• [Task statement]: Reproduce the listing below word for word, leaving out the pictures.

BEGIN

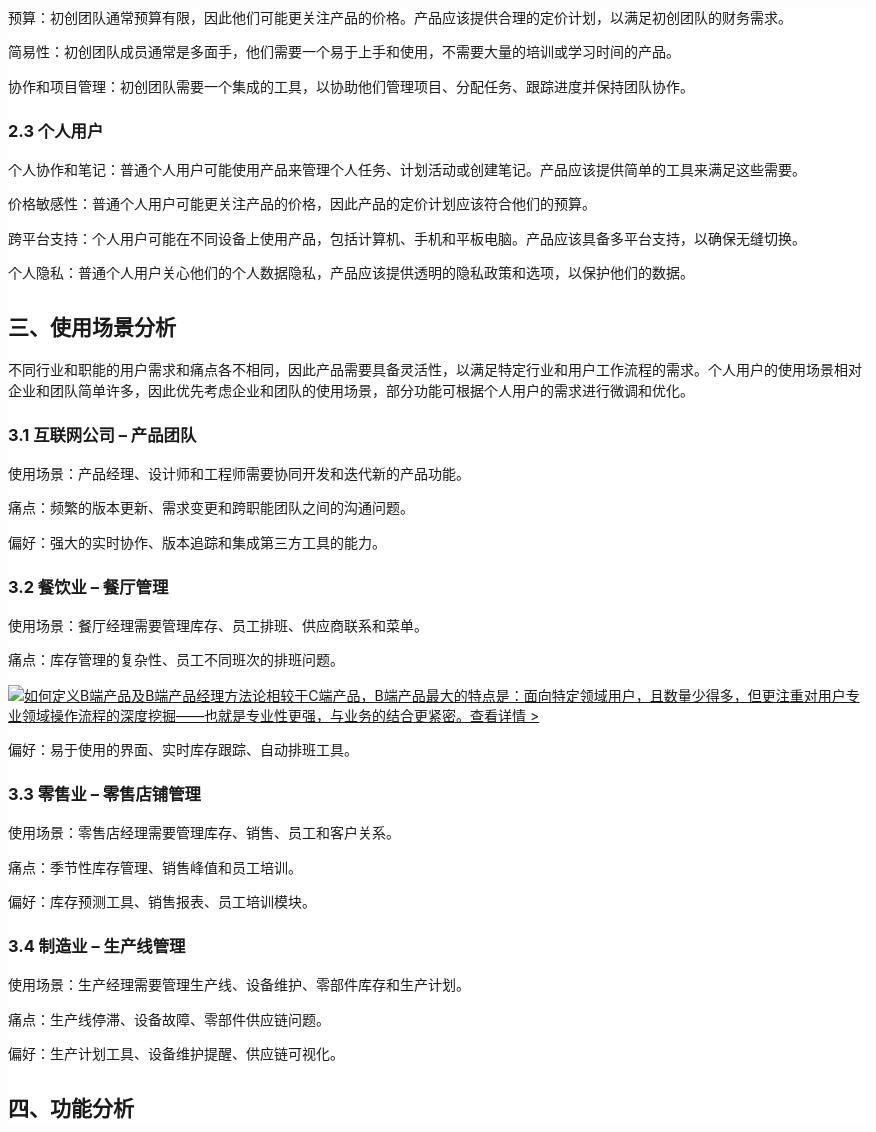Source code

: 预算：初创团队通常预算有限，因此他们可能更关注产品的价格。产品应该提供合理的定价计划，以满足初创团队的财务需求。

简易性：初创团队成员通常是多面手，他们需要一个易于上手和使用，不需要大量的培训或学习时间的产品。

协作和项目管理：初创团队需要一个集成的工具，以协助他们管理项目、分配任务、跟踪进度并保持团队协作。

### 2.3 个人用户

个人协作和笔记：普通个人用户可能使用产品来管理个人任务、计划活动或创建笔记。产品应该提供简单的工具来满足这些需要。

价格敏感性：普通个人用户可能更关注产品的价格，因此产品的定价计划应该符合他们的预算。

跨平台支持：个人用户可能在不同设备上使用产品，包括计算机、手机和平板电脑。产品应该具备多平台支持，以确保无缝切换。

个人隐私：普通个人用户关心他们的个人数据隐私，产品应该提供透明的隐私政策和选项，以保护他们的数据。

## 三、使用场景分析

不同行业和职能的用户需求和痛点各不相同，因此产品需要具备灵活性，以满足特定行业和用户工作流程的需求。个人用户的使用场景相对企业和团队简单许多，因此优先考虑企业和团队的使用场景，部分功能可根据个人用户的需求进行微调和优化。

### 3.1 互联网公司 – 产品团队

使用场景：产品经理、设计师和工程师需要协同开发和迭代新的产品功能。

痛点：频繁的版本更新、需求变更和跨职能团队之间的沟通问题。

偏好：强大的实时协作、版本追踪和集成第三方工具的能力。

### 3.2 餐饮业 – 餐厅管理

使用场景：餐厅经理需要管理库存、员工排班、供应商联系和菜单。

痛点：库存管理的复杂性、员工不同班次的排班问题。

[![](https://image.woshipm.com/2023/08/02/72b77e4e-30e3-11ee-88e7-00163e0b5ff3.png)如何定义B端产品及B端产品经理方法论相较于C端产品，B端产品最大的特点是：面向特定领域用户，且数量少得多，但更注重对用户专业领域操作流程的深度挖掘——也就是专业性更强，与业务的结合更紧密。查看详情 >](https://ke.qidianla.com/courses/bcpm)

偏好：易于使用的界面、实时库存跟踪、自动排班工具。

### 3.3 零售业 – 零售店铺管理

使用场景：零售店经理需要管理库存、销售、员工和客户关系。

痛点：季节性库存管理、销售峰值和员工培训。

偏好：库存预测工具、销售报表、员工培训模块。

### 3.4 制造业 – 生产线管理

使用场景：生产经理需要管理生产线、设备维护、零部件库存和生产计划。

痛点：生产线停滞、设备故障、零部件供应链问题。

偏好：生产计划工具、设备维护提醒、供应链可视化。

## 四、功能分析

END

• [Worked solution]:
Source code

: 预算：初创团队通常预算有限，因此他们可能更关注产品的价格。产品应该提供合理的定价计划，以满足初创团队的财务需求。

简易性：初创团队成员通常是多面手，他们需要一个易于上手和使用，不需要大量的培训或学习时间的产品。

协作和项目管理：初创团队需要一个集成的工具，以协助他们管理项目、分配任务、跟踪进度并保持团队协作。

### 2.3 个人用户

个人协作和笔记：普通个人用户可能使用产品来管理个人任务、计划活动或创建笔记。产品应该提供简单的工具来满足这些需要。

价格敏感性：普通个人用户可能更关注产品的价格，因此产品的定价计划应该符合他们的预算。

跨平台支持：个人用户可能在不同设备上使用产品，包括计算机、手机和平板电脑。产品应该具备多平台支持，以确保无缝切换。

个人隐私：普通个人用户关心他们的个人数据隐私，产品应该提供透明的隐私政策和选项，以保护他们的数据。

## 三、使用场景分析

不同行业和职能的用户需求和痛点各不相同，因此产品需要具备灵活性，以满足特定行业和用户工作流程的需求。个人用户的使用场景相对企业和团队简单许多，因此优先考虑企业和团队的使用场景，部分功能可根据个人用户的需求进行微调和优化。

### 3.1 互联网公司 – 产品团队

使用场景：产品经理、设计师和工程师需要协同开发和迭代新的产品功能。

痛点：频繁的版本更新、需求变更和跨职能团队之间的沟通问题。

偏好：强大的实时协作、版本追踪和集成第三方工具的能力。

### 3.2 餐饮业 – 餐厅管理

使用场景：餐厅经理需要管理库存、员工排班、供应商联系和菜单。

痛点：库存管理的复杂性、员工不同班次的排班问题。

[![](https://image.woshipm.com/2023/08/02/72b77e4e-30e3-11ee-88e7-00163e0b5ff3.png)如何定义B端产品及B端产品经理方法论相较于C端产品，B端产品最大的特点是：面向特定领域用户，且数量少得多，但更注重对用户专业领域操作流程的深度挖掘——也就是专业性更强，与业务的结合更紧密。查看详情 >](https://ke.qidianla.com/courses/bcpm)

偏好：易于使用的界面、实时库存跟踪、自动排班工具。

### 3.3 零售业 – 零售店铺管理

使用场景：零售店经理需要管理库存、销售、员工和客户关系。

痛点：季节性库存管理、销售峰值和员工培训。

偏好：库存预测工具、销售报表、员工培训模块。

### 3.4 制造业 – 生产线管理

使用场景：生产经理需要管理生产线、设备维护、零部件库存和生产计划。

痛点：生产线停滞、设备故障、零部件供应链问题。

偏好：生产计划工具、设备维护提醒、供应链可视化。

## 四、功能分析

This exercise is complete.